#PseudoLidar Approach

Computer Vision has been a hot topic of discussion because of the hype around it’s potential uses from autonomous cars to drones delivery and everything in-between. The field is so fast evolving that a technique barely gets into production and a better technique is introduced. When it comes to its application in autonomous cars, we have seen a shortcoming with the input format from camera i.e. images. Because of their two dimensionality, while object detection is quick and easy, there are a lot of edge cases that limit our ability to get 100% accuracy for the risky task of autonomous driving. There have been a lot of alternatives introduced that try to overcome the shortcoming of 2D object detection.

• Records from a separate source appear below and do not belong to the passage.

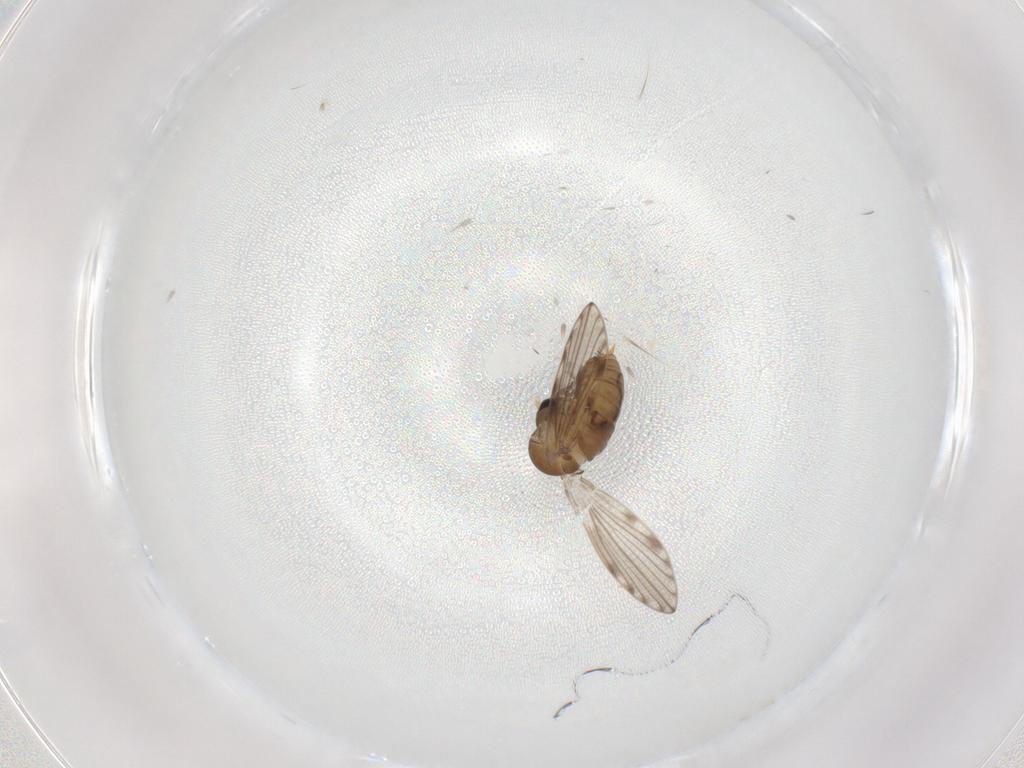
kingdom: Animalia
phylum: Arthropoda
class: Insecta
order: Diptera
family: Psychodidae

One of those alternatives is the introduction of PseudoLidar where we convert the information incoming from cameras i.e. images or videos into 3D point clouds and then, run the 3D object detection networks on those pseudoLidar representations.

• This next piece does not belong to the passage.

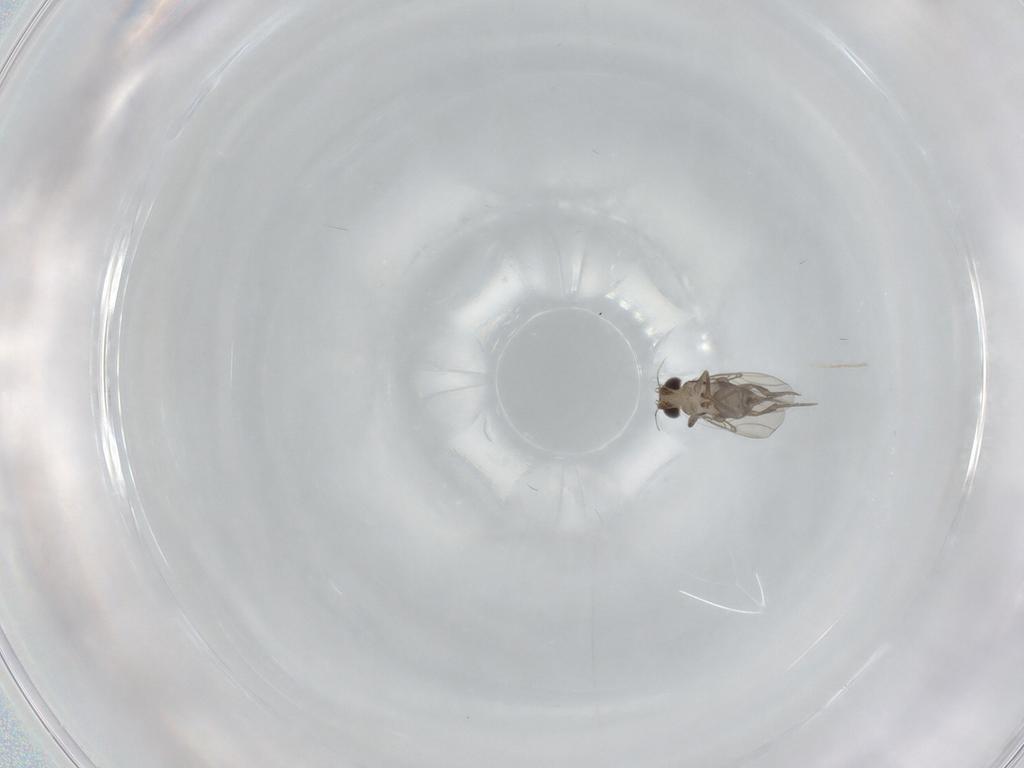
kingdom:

The PseudoLidar paper uses PSMNet model to first train the model on disparities between stereo images but this technique could also be used for monocular images. The outptu of the disparities is then converted into Pseudolidar representations. The object detection model Frustum PointNets then takes as input the predicted point clouds to make 3D object detection on PseudoLidar point clouds.


The 4D Sptio-Temporal Object Detection makes use of Minkowski Engine Library that is designed for processing Sparse tensors. Goal is to perform ablation study to see whether the Frustum PointNet approach is better than the Sparse Tensors approach. The details about these models and how they approach the problem of 3D object detection and then, 4D object detection will be discussed in the future posts.